PROVIDED PASSAGE:
It was such a nice, low-key dinner. Thanksgiving usually seems fraught with pressure to make a huge dinner, or impress your family/friends. Eva and I certainly got ahead of the game by prepping so much the day before and she's a good laid back foil to my hyper tendency to panic.

Sweet potato/pumpkin ice cream
After our stomachs returned to a normal size it was time for dessert! I have to say, the flavor for the ice cream was really nice. I was worried that the pumpkin would over power the sweet potato, but not so. The only thing I didn't like...texture. I may have to make this again and see if I can get it smoother. Eva likened it to the texture of a frozen pumpkin pie.

Also to accompany dessert, wine. But not just any wine. Pumpkin wine. That's right!

Clay Ave Cellars pumpkin wine
I found this wine with my mom on a trip to Muskegon, Michigan. Clay Avenue Cellars winery specializes in fruit wines and all the fruit is sourced from local farmers in a 30 mile radius of the winery. We did a tasting at their shop (and I bought a bunch of wines) and they told us they had a heck of a battle with the FDA over the label. Apparently the US Government isn't willing to recognize that pumpkin (like tomatoes and avacados) are a fruit.

WHAT IS ASKED:
Repeat word for word the part of the Thanksgiving post that begins with the words containing "Clay Ave Cellars" and ends with "are a fruit.". The items after this are separate from the Thanksgiving post.

RECORDED DATA:
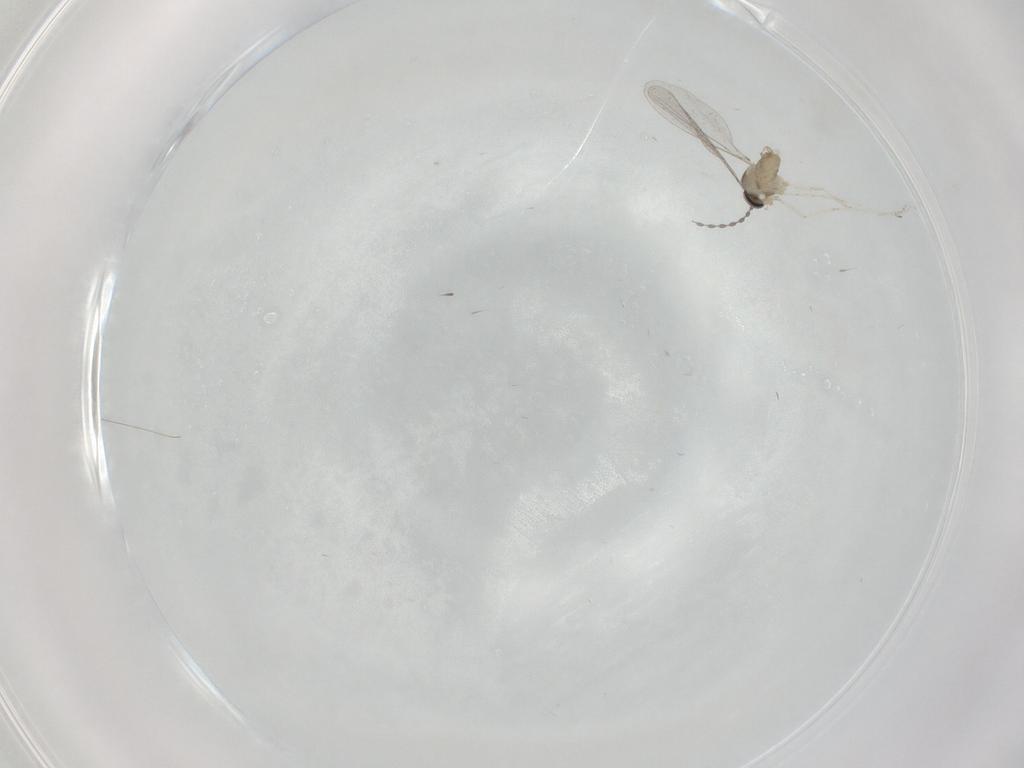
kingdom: Animalia
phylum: Arthropoda
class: Insecta
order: Diptera
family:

EXERCISE RESPONSE:
Clay Ave Cellars pumpkin wine
I found this wine with my mom on a trip to Muskegon, Michigan. Clay Avenue Cellars winery specializes in fruit wines and all the fruit is sourced from local farmers in a 30 mile radius of the winery. We did a tasting at their shop (and I bought a bunch of wines) and they told us they had a heck of a battle with the FDA over the label. Apparently the US Government isn't willing to recognize that pumpkin (like tomatoes and avacados) are a fruit.